Suzanne Curchod ; Mélanges et pensées (1798)

Ce n'est jamais sans peine qu'on se resserre dans le cœur des gens qu'on aime, pour y faire place aux nouveaux venus.
Suzanne Curchod ; Mélanges et pensées (1798)

Un visage doux et souriant est plus aimable qu'un beau jour de printemps.
Suzanne Curchod ; Mélanges et pensées (1798)

Quand on ne fait pas du bien avec le plaisir d'en faire, on le fait ordinairement très mal.
Suzanne Curchod ; Mélanges et pensées (1798)

Le philosophe est sans cesse à la tête de ses pensées et de ses sentiments, comme le bon économe est à la tête de ses affaires.
Suzanne Curchod ; Mélanges et pensées (1798)

Un bienfait reçu est la plus sacrée de toutes les dettes.
Suzanne Curchod ; Mélanges et pensées (1798)

Dès qu'une chose nous anime dans la conversation, et surtout dès qu'une chose nous déplaît, il faut que trois guides nous surveillent et nous modèrent : la vertu pour le ton de bonté, la raison pour les convenances, l'esprit pour les expressions.
Suzanne Curchod ; Maximes et pensées inédites (1794)

Il faut gouverner sa fortune comme sa santé ; en jouir, lorsqu'elle est bonne, prendre patience, lorsqu'elle est mauvaise, et ne jamais recourir aux moindres remèdes violents qu'à la dernière extrémité.
Suzanne Curchod ; Maximes et pensées inédites (1794)

Un chose bien commencée est à demi achevée.
Suzanne Curchod ; Maximes et pensées inédites (1794)

Les hommes, épris de la gloire, sont sujets à prendre pour elle tout ce qui jette un vif éclat.
Suzanne Curchod ; Maximes et pensées inédites (1794)
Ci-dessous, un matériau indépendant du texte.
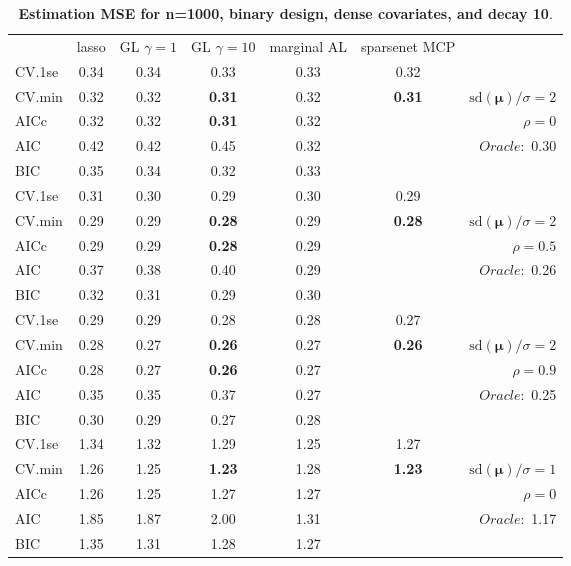 \begin{table}\vspace{-.5cm}
\caption[l]{ { \bf Estimation MSE for n=1000, binary design, 
dense covariates, and  decay  10}.}
\vspace{-.5cm}
\footnotesize{}
\begin{center}
\begin{tabular}{l*{5}{c}|r}
& lasso & GL $\gamma=1$ & GL $\gamma=10$ & marginal AL & sparsenet MCP  & \\
 \cline{1-7}
CV.1se & 0.34 & 0.34 & 0.33 & 0.33 & 0.32 & \\
CV.min & 0.32 & 0.32 & {\bf 0.31} & 0.32 & {\bf 0.31} &  $\mathrm{sd}(\mathbf{\mu})/\sigma=2$ \\
AICc & 0.32 & 0.32 & {\bf 0.31} & 0.32 & & $\rho=0$ \\
AIC & 0.42 & 0.42 & 0.45 & 0.32 & &  \multirow{2}{*}{$Oracle: $ 0.30} \\
BIC & 0.35 & 0.34 & 0.32 & 0.33 & &  \\
 \hline 
CV.1se & 0.31 & 0.30 & 0.29 & 0.30 & 0.29 & \\
CV.min & 0.29 & 0.29 & {\bf 0.28} & 0.29 & {\bf 0.28} &  $\mathrm{sd}(\mathbf{\mu})/\sigma=2$ \\
AICc & 0.29 & 0.29 & {\bf 0.28} & 0.29 & & $\rho=0.5$ \\
AIC & 0.37 & 0.38 & 0.40 & 0.29 & &  \multirow{2}{*}{$Oracle: $ 0.26} \\
BIC & 0.32 & 0.31 & 0.29 & 0.30 & &  \\
 \hline 
CV.1se & 0.29 & 0.29 & 0.28 & 0.28 & 0.27 & \\
CV.min & 0.28 & 0.27 & {\bf 0.26} & 0.27 & {\bf 0.26} &  $\mathrm{sd}(\mathbf{\mu})/\sigma=2$ \\
AICc & 0.28 & 0.27 & {\bf 0.26} & 0.27 & & $\rho=0.9$ \\
AIC & 0.35 & 0.35 & 0.37 & 0.27 & &  \multirow{2}{*}{$Oracle: $ 0.25} \\
BIC & 0.30 & 0.29 & 0.27 & 0.28 & &  \\
 \hline 
CV.1se & 1.34 & 1.32 & 1.29 & 1.25 & 1.27 & \\
CV.min & 1.26 & 1.25 & {\bf 1.23} & 1.28 & {\bf 1.23} &  $\mathrm{sd}(\mathbf{\mu})/\sigma=1$ \\
AICc & 1.26 & 1.25 & 1.27 & 1.27 & & $\rho=0$ \\
AIC & 1.85 & 1.87 & 2.00 & 1.31 & &  \multirow{2}{*}{$Oracle: $ 1.17} \\
BIC & 1.35 & 1.31 & 1.28 & 1.27 & &  \\

\end{tabular}
\end{center}
\end{table}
L'affectation et les vices avantageux sont l'enseigne de la médiocrité.
Suzanne Curchod ; Maximes et pensées inédites (1794)

Une petite somme prêtée fait un débiteur ; une importante somme fait un ennemi.
Suzanne Curchod ; Maximes et pensées inédites (1794)

Le sentiment du juste et de l'injuste est la loi primitive du cœur.
Suzanne Curchod ; Maximes et pensées inédites (1794)

Les fous et les sots ne connaissent point de moyen terme entre les extrêmes.
Suzanne Curchod ; Maximes et pensées inédites (1794)

Si la mort était un bien, les Dieux ne seraient pas immortels.
Suzanne Curchod ; Maximes et pensées inédites (1794)

Sans les besoins et les passions, l'homme resterait immobile à voir passer le fleuve du temps.
Suzanne Curchod ; Maximes et pensées inédites (1794)

Les temps les plus heureux sont les plus fugitifs.
Suzanne Curchod ; Maximes et pensées inédites (1794)

La religion des savants et des ignorants ne peut être la même.
Suzanne Curchod ; Maximes et pensées inédites (1794)

Tout ignorant est esclave.
Suzanne Curchod ; Maximes et pensées inédites (1794)

L'homme, orgueilleux dans sa force, devient humble dans sa faiblesse.
Suzanne Curchod ; Maximes et pensées inédites (1794)

Une vanité franche déplaît moins qu'une fausse modestie.
Suzanne Curchod ; Maximes et pensées inédites (1794)

La tête de l'ignorant est une éponge sèche, celle du savant est une éponge imbibée de nectar.